* TASKS FOR THIS EXERCISE
1 – Using the report on SAIC's Predator operations support, decide whether each statement agrees with it: (a) The Predator Operations Center is located at Nellis Air Force Base. (b) SAIC pilots launched the Hellfire missiles at the targets. (c) Predator shortened the sensor-to-shooter cycle from days to hours. For each, answer yes or no and quote the deciding words.
2 – Write the next part of the report on SAIC's Predator operations support, picking up after its final sentence.

* PASSAGE PROVIDED
******

SAIC ACTION REPORT. SAIC operates many of the Predators flown by the U.S. military over the skies of Iraq and Afghanistan. These unmanned drones have become the most lethal weapons in the U.S. arsenal. Here, from SAIC’s Fall/Winter 2006 in-house magazine is the company’s report: SAIC's Predator Operations Support:
On July 27, 2006, Taliban extremists gathered inside a building in Kandahar, Afghanistan, possibly to plot a terror strategy against US forces. In Iraq, enemy forces traveled in a vehicle near Ramadi, the southwest tip of the Sunni Triangle. Both targets were spotted by Predator unmanned aerial vehicles (UAVs) flying above. More than 7,000 miles away at the Predator Operations Center in Nevada, Air Force pilots launched the Predators' Hellfire missiles — destroying the building in Kandahar and the vehicle near Ramadi, according to a US Central Command Air Forces airpower summary.
Both the pilots flying the Predators and the military analysts who identify threats rely on SAIC for 24-hour/7-day-a-week technical support at the Nellis Air Force Base Predator Operations Center. SAIC helps ensure that analysts have current intelligence to identify, select, track and evaluate enemy targets. In fact, Predator has been credited with dramatically shortening the sensor-to-shooter cycle — the time between target identification and attack — from hours to minutes.

******

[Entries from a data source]
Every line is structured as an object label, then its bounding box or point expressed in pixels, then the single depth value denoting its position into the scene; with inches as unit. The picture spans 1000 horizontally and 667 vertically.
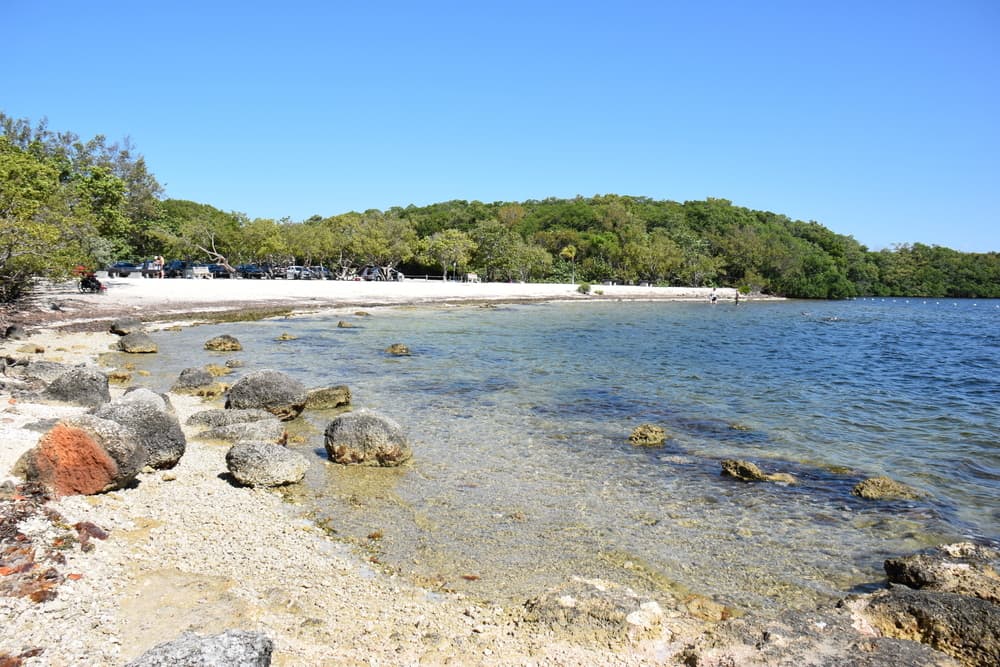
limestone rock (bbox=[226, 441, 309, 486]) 370.3
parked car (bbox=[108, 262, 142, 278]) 2382.6
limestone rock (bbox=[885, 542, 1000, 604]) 255.6
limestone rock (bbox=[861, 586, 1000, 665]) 208.4
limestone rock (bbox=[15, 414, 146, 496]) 299.6
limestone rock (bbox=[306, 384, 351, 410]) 607.2
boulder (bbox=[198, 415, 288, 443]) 461.7
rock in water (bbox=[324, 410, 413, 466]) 430.9
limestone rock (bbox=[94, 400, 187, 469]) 368.8
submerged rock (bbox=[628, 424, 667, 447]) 518.0
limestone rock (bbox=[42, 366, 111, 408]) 497.7
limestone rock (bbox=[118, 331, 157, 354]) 913.5
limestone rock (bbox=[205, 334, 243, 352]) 970.1
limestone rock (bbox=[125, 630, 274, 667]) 162.7
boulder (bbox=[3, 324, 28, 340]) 921.3
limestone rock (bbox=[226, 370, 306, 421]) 538.0
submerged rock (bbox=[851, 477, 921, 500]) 399.5
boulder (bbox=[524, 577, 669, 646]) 222.8
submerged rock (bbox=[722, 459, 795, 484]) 426.9
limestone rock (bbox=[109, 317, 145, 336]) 1098.6
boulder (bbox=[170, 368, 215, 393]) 636.7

******

* ANSWERS IN ORDER
1 –
(a) Yes: "at the Nellis Air Force Base Predator Operations Center"
(b) No: "Air Force pilots launched the Predators' Hellfire missiles"
(c) No: "from hours to minutes"

2 –
SAIC also helps ensure that analysts have current threat tracks to protect the Predator from possible enemy retaliation…SAIC works to help ensure that the network circuits delivering all of these operate with little interference. Predator is also known for its highly accurate targeting. SAIC experts helped by writing software that extracts the Predator's telemetry data and places it on maps for the air defense and route planning functions. In addition, SAIC created chat-room robots to monitor mission-relevant conversations and record them in time-stamped sequence to establish the decision timeline for post-mission analysis. According to an SAIC white paper, U.S. senior decision makers have used these logs to ascertain "ground truth" for vital missions. (Bold emphasis in original.)
WEBSITE. Go to SAIC’s website and you’ll hit one of four possible opening screens: SAIC’s involvement in “health solutions” (definitely not national health care); protecting “critical infrastucture” (with a photograph of a key facility, maybe a nuclear power plant, behind); “integrating sustainable environmental solutions” (an iceberg); and, finally, “Supporting National Security Efforts: SAIC provides scientific, engineering, technical services and products to the Warfighter.” The accompanying photo is of a humvee in a cargo container—a symbol of the protracted ground war that has marked the U.S. invasion of Iraq.
But Iraq is hardly the only source of SAIC’s profits from national security. According to its website: “We are a leading provider of scientific, engineering, systems integration and technical services and products to all branches of the US military, agencies of the US Department of Defense (DoD), the intelligence community, the US Department of Homeland Security (DHS) and other US Government civil agencies. …SAIC's national security efforts reach across all branches of the military and support the full spectrum of military operations – from peace keeping and humanitarian missions to major conflicts. SAIC also helps the Department of Defense, the FBI, and other agencies combat terrorism, cybercrime, and the proliferation of weapons of mass destruction.”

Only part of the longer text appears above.